Emilio gets it. There’s a great shot of him on the canvas after being knocked out for the first time. It’s obviously not on display here, but I’ve seen it, and I can relate. It’s that what-the-fuck-just-happened expression; not so much fear, but that slow, sad dawning of the recognition that you’ve just run into your own limitations, as his executioner strutted above him. But I love Emilio’s balls; he’d opted for a warrior pro strike pad rather than full shield, which meant he had to be quick to protect himself from the combos he shouted at me to execute. His nostrils flared, with his face set in blazing concentration, as I unleashed a series of blows and kicks at him.

When we wound up, I had my first session with Annette Cushing, who impressively maintained her composure as she entered the cavernous building. Most Bodysculpt clients would never have made it through those doors. I took her over to one of the heavy bags, and showed her how to wrap her hands. Then we had a good fifteen-minute warm-up, before I demonstrated the basic fighting stance and steps. I had her shadowboxing in the mirror with me for ten. Then I showed her the range of blows and kicks on the bags, working her up to high intensity, only stopping to refine her technique. We finished with some abdominal conditioning exercises and stretching out. Annette was drained, the sweat bursting from her. And also as high as a crack whore with a winning lotto ticket in her purse. — I’ve never had a workout like that before, Lucy. It’s the whole package!

Music to my ears, as I knew Mona, with her femme-girl Pilates, would be livid. So all good. We arranged another appointment before Grace Carillo came in and we trained together on the weights and bar.
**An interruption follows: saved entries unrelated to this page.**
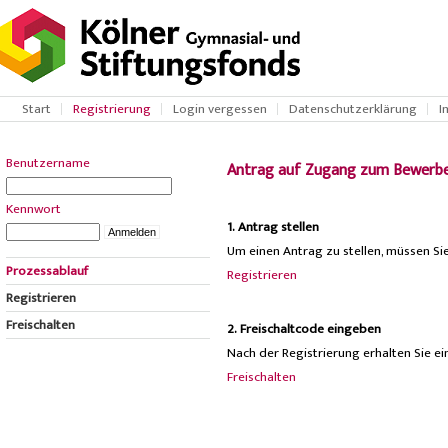
Start
Registrierung
Login vergessen
Datenschutzerklärung
I
Benutzername
Antrag auf Zugang zum Bewerber
Kennwort
1. Antrag stellen
Um einen Antrag zu stellen, müssen Sie 
Prozessablauf
Registrieren
Registrieren
Freischalten
2. Freischaltcode eingeben
Nach der Registrierung erhalten Sie e
Freischalten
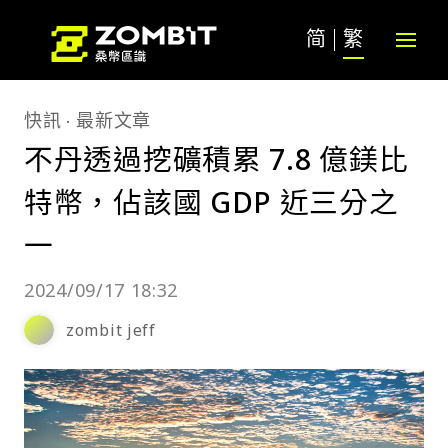
简
繁
快訊
最新文章
不丹透過挖礦積累 7.8 億鎂比
特幣，佔該國 GDP 近三分之
一
2024/09/17 18:32
zombit jeff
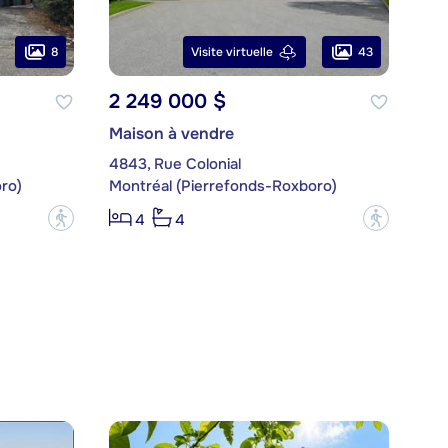
8
43
Visite virtuelle
2 249 000 $
Maison à vendre
4843, Rue Colonial
ro)
Montréal (Pierrefonds-Roxboro)
?
?
4
4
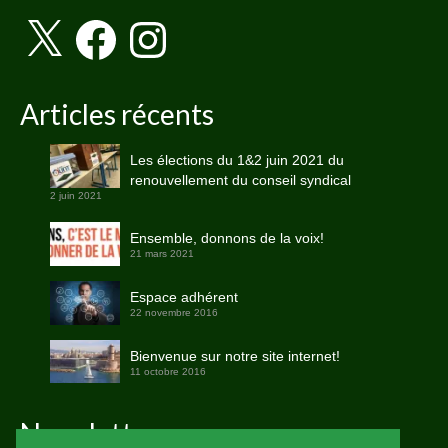
X
Facebook
Instagram
Articles récents
Les élections du 1&2 juin 2021 du
renouvellement du conseil syndical
2 juin 2021
Ensemble, donnons de la voix!
21 mars 2021
Espace adhérent
22 novembre 2016
Bienvenue sur notre site internet!
11 octobre 2016
Newsletter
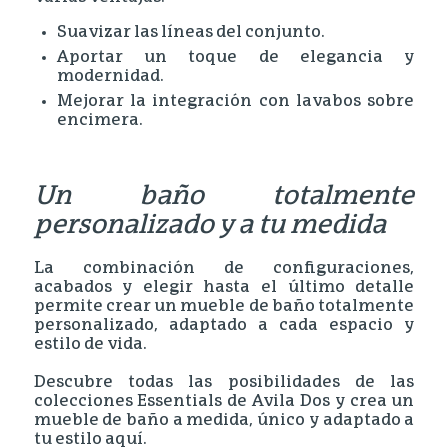
Suavizar las líneas del conjunto.
Aportar un toque de elegancia y
modernidad.
Mejorar la integración con lavabos sobre
encimera.
Un baño totalmente
personalizado
y a tu medida
La combinación de configuraciones,
acabados y elegir hasta el último detalle
permite crear un mueble de baño totalmente
personalizado, adaptado a cada espacio y
estilo de vida.
Descubre todas las posibilidades de las
colecciones Essentials de Avila Dos y crea un
mueble de baño a medida, único y adaptado a
tu estilo aquí.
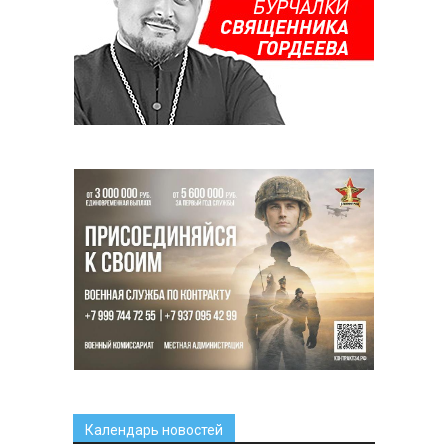
Календарь новостей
Showering afterward, I tried not to think of Grace’s pussy (shaved, I imagined, with the shocking-pink interior spread open, contrasting nicely with the ebony skin), then went for a juice with Emilio before heading off.

So I get back home, there are no photographers or journos in sight, and I try to get into
The Biggest Loser
repeats (sometimes Bob and Jillian have the patience of saints) but kept wondering about Miles and if he’s fucking Sorenson.

I get the vibrator out, hellbent on pussy satiation but, frustratingly, I’m too distracted to get into it. Even for
Terminator 2
, perennially in my DVD player, which is the finest film ever fucking made, and one of the best feminist movies of all time. Forget the shrivel-dicked steroid monster; Linda Hamilton is the epitome of demented, badass cool. That anorexic fake-assed bitch who replaced Hamilton in the Connor role for the TV series: no fucking way, man. Those puny limbs never hauled that body up on an overhead bar. Notice how the pull-ups and chin-ups are never done in long shot. Give us a fucking break, broadcasters!